+++ Document extract +++

Then, one day in April during a video team meeting from home, an idea sprouted in Coleman’s head for a homemade radish lab. They were discussing how they could, hypothetically, try growing some radishes with no nutrients and some with a small amount of nutrients.

“Let’s not theorize about this; why don’t we just do it!” was Coleman’s battle cry. And before the virtual meeting had ended, he had bought a batch of radish seeds online to be delivered to his home. A subsequent video meeting prompted another impulse buy. “Video chats clearly stimulate me,” Coleman jokes. This time, it was desert sand, which is often sold to be used as a top layer to make indoor potted plants look pretty.

Armed with the radish seeds and desert sand, Coleman was ready for serious business.

“We’re trying to show astronauts can use horticulture to grow their own food on the Moon,” he explains. “We want to do one tiny step in that direction, to show that lunar soil contains stuff which can be extracted from it as nutrients for plants. This includes getting the right chemical elements to allow plants to make chlorophyll and grow cell walls.”

Because the Moon always faces Earth as it orbits our planet every month, it is essentially turning on its axis once a month. The lunar timeline (one Moon day equals 28 Earth days, 14 days of daylight) makes quick-sprouting radishes a good bet for relatively rapid experiment results. It will be possible to complete the experiment in one lunar day, starting just after dawn.

+++ Provided material +++

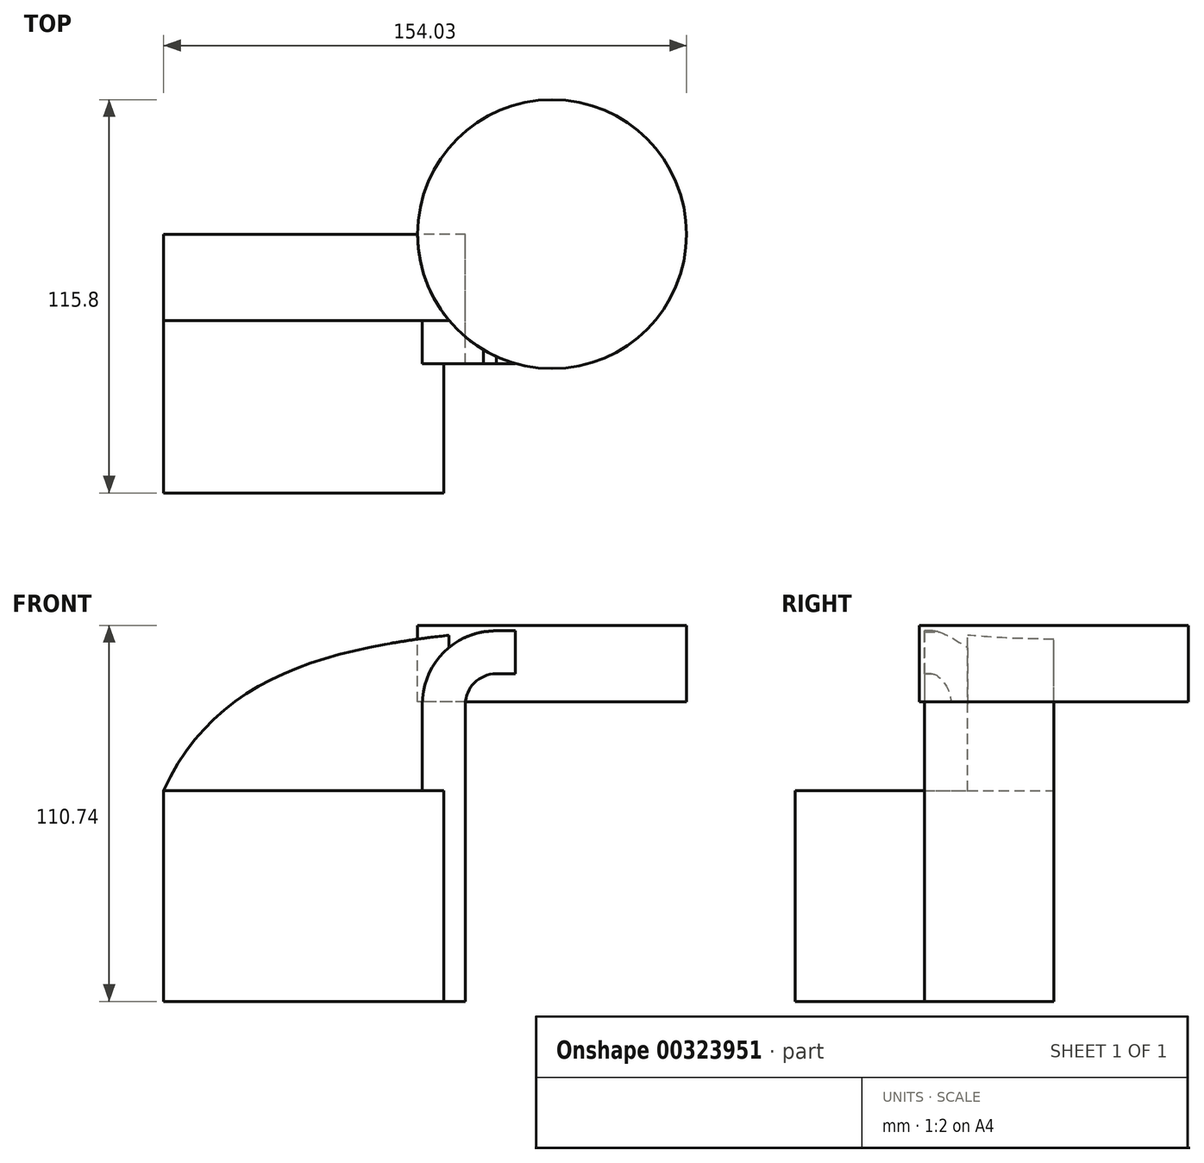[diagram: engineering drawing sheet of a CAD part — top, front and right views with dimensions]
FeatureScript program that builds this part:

+++

### Given task
In the passage above about the homemade radish lab, what did Coleman buy after a second video meeting?

### Problem solution
Desert sand.